*YOUR ASSIGNMENT*. Put the lines of the material into a numbered list, beginning with the line that contains "Big old list" and continuing through the line that contains "Siege, Candace Williams", and leave out any blank lines.

*Stored entries*.
-*-*-

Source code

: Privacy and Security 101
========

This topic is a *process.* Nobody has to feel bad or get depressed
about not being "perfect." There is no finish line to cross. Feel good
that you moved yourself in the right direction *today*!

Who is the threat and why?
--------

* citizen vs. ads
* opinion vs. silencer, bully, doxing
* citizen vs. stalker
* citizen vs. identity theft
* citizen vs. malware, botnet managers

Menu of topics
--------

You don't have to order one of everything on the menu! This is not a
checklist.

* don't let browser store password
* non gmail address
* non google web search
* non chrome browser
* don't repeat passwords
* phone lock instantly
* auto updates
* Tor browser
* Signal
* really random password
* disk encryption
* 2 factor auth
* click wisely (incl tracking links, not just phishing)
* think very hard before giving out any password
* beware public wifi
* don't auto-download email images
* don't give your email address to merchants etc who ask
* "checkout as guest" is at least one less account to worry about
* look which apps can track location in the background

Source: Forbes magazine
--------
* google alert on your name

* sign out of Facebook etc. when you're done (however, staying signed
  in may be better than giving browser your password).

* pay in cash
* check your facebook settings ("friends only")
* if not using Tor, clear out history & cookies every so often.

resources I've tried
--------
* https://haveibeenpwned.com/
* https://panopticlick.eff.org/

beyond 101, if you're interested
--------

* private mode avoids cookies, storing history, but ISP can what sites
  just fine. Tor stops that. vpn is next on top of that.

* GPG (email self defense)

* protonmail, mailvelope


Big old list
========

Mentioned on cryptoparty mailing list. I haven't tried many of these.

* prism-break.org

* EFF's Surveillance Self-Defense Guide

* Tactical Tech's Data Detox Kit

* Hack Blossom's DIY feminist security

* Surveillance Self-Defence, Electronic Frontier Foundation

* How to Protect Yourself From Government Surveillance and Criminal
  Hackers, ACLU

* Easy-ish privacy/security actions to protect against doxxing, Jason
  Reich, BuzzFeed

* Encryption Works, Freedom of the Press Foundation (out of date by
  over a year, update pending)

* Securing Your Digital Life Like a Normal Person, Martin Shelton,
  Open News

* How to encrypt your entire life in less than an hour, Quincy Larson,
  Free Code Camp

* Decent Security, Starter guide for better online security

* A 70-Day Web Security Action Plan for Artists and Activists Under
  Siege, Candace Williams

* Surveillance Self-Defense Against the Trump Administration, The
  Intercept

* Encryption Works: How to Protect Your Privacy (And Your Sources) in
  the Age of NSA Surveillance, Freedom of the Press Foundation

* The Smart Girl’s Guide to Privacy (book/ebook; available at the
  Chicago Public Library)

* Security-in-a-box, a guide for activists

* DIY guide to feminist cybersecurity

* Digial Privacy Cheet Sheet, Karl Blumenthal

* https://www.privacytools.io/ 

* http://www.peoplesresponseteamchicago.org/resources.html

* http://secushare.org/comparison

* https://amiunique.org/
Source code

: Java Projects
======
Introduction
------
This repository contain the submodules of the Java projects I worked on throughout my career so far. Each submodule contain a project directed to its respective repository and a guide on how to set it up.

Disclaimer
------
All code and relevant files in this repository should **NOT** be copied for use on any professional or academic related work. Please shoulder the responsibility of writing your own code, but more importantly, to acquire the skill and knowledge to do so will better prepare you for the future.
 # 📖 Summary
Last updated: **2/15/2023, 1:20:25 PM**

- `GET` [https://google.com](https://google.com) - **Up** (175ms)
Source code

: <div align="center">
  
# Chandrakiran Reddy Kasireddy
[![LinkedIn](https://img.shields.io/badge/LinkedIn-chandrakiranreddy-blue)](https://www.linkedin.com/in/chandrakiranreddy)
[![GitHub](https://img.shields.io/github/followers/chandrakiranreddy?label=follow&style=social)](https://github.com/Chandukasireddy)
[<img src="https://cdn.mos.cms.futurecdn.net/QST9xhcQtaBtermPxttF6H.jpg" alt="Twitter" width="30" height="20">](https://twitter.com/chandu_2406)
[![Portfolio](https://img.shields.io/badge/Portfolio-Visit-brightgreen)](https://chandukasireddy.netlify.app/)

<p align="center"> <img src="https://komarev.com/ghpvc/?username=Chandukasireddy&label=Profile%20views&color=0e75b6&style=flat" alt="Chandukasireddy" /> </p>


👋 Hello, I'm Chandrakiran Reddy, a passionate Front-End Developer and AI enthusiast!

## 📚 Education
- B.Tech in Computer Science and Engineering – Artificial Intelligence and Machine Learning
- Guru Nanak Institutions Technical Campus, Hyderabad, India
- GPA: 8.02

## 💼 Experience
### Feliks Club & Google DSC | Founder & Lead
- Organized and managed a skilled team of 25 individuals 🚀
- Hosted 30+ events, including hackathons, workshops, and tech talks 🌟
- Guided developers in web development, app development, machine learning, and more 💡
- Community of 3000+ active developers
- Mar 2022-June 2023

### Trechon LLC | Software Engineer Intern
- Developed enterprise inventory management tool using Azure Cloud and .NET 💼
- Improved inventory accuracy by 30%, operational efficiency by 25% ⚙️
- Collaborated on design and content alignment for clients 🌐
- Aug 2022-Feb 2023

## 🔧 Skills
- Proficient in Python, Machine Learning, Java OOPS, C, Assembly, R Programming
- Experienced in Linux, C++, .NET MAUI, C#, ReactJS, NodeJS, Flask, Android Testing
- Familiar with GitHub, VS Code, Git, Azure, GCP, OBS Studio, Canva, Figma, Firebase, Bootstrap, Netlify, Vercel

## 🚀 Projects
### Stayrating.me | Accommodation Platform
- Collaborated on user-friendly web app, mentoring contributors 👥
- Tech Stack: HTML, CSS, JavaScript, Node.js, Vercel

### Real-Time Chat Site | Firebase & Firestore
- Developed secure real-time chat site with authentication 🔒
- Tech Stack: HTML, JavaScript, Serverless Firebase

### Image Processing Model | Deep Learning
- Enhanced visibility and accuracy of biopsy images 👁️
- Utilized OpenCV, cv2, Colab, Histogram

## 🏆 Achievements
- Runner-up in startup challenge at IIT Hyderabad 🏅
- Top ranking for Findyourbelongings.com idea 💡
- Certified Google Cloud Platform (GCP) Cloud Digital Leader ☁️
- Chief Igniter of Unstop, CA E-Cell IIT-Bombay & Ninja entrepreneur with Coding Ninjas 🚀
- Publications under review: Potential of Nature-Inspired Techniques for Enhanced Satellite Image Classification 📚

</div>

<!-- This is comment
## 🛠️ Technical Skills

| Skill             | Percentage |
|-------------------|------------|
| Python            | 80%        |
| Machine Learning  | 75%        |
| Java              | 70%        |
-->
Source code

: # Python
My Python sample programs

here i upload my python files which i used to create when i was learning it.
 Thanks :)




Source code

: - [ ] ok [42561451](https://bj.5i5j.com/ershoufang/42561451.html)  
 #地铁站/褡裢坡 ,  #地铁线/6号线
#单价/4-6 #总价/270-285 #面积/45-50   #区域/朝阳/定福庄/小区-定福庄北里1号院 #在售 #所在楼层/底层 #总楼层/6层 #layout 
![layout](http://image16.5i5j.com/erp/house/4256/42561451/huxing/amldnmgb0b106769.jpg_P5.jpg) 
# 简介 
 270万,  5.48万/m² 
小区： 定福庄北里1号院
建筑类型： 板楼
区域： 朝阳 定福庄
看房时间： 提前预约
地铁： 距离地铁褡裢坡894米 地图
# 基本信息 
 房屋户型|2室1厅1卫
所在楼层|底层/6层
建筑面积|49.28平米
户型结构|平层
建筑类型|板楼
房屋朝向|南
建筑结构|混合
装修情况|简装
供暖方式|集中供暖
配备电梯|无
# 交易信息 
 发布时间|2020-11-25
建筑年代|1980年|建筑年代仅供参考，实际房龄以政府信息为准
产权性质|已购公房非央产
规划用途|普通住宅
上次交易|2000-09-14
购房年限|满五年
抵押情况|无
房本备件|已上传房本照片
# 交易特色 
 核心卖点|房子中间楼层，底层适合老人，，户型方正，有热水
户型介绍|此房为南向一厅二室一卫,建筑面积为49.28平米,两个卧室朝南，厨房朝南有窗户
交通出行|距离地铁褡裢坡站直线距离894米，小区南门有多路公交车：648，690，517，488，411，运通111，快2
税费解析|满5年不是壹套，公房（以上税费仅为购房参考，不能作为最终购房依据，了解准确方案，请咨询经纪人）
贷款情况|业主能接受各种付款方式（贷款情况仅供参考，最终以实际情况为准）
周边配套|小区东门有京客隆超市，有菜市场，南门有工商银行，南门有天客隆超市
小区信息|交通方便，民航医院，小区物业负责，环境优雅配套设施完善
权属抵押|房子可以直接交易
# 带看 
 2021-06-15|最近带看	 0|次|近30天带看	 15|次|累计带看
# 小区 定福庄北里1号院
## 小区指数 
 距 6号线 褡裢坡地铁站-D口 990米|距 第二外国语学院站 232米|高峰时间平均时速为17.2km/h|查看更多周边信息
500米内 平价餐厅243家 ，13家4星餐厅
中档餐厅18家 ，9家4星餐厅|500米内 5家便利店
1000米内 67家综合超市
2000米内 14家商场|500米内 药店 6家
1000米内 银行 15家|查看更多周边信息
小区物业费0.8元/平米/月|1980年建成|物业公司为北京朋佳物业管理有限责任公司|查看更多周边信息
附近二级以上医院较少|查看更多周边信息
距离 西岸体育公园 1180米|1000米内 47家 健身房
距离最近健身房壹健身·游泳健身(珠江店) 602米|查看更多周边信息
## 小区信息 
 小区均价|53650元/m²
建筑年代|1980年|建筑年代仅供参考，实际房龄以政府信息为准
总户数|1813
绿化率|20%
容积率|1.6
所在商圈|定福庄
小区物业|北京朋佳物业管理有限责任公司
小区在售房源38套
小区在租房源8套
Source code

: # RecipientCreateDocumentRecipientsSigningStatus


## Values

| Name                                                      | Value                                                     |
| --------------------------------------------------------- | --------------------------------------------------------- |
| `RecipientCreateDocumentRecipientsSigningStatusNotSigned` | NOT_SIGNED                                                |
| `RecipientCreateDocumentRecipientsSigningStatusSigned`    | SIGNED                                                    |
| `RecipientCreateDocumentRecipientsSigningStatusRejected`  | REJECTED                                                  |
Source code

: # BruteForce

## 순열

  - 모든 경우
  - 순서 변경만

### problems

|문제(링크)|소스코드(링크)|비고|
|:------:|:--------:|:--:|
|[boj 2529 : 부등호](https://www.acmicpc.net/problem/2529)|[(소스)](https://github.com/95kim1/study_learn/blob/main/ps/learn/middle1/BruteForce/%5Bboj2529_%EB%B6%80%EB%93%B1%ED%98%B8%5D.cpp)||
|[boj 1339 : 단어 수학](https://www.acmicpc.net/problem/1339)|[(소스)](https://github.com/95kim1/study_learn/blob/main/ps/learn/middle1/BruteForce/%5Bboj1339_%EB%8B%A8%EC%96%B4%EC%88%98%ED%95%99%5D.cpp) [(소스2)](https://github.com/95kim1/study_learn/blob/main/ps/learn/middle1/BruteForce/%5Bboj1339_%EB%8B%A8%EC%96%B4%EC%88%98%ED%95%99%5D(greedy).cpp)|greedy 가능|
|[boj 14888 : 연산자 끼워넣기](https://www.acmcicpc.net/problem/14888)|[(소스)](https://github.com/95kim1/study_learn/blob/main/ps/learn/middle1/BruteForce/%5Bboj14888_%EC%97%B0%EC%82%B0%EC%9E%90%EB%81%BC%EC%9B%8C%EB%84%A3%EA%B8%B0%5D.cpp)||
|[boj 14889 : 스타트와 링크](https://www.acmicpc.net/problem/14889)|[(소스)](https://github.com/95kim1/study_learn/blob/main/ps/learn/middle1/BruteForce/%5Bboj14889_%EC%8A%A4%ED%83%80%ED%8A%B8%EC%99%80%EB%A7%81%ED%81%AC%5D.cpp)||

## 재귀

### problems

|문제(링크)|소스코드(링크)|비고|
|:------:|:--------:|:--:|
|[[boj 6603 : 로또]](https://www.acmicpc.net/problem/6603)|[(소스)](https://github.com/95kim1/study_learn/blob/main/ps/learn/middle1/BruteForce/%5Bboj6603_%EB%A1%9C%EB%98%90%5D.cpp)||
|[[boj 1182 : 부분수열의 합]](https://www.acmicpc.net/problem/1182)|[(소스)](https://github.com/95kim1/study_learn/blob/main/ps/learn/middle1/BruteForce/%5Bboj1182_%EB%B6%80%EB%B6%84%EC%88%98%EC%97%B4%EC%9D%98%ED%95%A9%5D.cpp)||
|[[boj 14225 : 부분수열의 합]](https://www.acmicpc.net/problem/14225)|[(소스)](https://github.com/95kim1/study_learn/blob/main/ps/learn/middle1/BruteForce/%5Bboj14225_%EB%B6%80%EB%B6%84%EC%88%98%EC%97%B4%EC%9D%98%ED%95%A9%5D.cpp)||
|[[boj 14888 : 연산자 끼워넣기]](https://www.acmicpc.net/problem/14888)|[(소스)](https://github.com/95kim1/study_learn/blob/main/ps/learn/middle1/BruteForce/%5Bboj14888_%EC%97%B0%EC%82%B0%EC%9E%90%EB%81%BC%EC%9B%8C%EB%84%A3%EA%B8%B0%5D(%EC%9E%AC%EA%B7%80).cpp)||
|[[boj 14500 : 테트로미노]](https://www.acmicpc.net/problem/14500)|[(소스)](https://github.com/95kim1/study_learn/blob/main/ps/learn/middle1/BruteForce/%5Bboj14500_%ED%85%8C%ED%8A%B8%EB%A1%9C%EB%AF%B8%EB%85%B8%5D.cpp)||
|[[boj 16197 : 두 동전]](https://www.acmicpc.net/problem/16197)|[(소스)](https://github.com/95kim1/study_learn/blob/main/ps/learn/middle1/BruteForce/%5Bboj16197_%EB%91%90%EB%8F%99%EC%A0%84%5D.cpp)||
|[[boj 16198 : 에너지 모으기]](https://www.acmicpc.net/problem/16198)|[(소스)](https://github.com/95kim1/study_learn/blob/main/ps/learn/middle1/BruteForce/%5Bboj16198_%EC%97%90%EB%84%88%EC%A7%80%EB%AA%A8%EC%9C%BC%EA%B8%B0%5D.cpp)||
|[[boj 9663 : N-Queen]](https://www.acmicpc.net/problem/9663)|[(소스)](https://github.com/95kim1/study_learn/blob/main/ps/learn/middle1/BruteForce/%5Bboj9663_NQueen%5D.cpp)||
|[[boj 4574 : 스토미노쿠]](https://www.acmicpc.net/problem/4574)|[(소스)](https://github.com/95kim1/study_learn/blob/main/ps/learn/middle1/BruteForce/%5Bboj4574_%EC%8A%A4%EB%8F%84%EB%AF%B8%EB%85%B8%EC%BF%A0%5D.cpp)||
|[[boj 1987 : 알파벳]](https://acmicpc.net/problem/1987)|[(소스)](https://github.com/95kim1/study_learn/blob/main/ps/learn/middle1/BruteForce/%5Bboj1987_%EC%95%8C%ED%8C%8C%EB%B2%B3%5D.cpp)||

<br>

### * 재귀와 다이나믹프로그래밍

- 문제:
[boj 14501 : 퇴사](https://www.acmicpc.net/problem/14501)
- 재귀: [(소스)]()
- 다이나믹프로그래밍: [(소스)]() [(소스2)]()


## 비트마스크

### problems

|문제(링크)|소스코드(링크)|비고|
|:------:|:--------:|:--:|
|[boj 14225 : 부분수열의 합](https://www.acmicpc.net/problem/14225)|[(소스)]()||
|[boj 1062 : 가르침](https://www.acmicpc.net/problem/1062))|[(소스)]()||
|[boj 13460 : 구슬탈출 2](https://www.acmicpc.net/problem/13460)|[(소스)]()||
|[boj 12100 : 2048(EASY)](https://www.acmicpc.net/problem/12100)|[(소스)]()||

-*-*-

*RESPONSE BOX*.
1. Big old list
2. ========
3. Mentioned on cryptoparty mailing list. I haven't tried many of these.
4. * prism-break.org
5. * EFF's Surveillance Self-Defense Guide
6. * Tactical Tech's Data Detox Kit
7. * Hack Blossom's DIY feminist security
8. * Surveillance Self-Defence, Electronic Frontier Foundation
9. * How to Protect Yourself From Government Surveillance and Criminal
10.   Hackers, ACLU
11. * Easy-ish privacy/security actions to protect against doxxing, Jason
12.   Reich, BuzzFeed
13. * Encryption Works, Freedom of the Press Foundation (out of date by
14.   over a year, update pending)
15. * Securing Your Digital Life Like a Normal Person, Martin Shelton,
16.   Open News
17. * How to encrypt your entire life in less than an hour, Quincy Larson,
18.   Free Code Camp
19. * Decent Security, Starter guide for better online security
20. * A 70-Day Web Security Action Plan for Artists and Activists Under
21.   Siege, Candace Williams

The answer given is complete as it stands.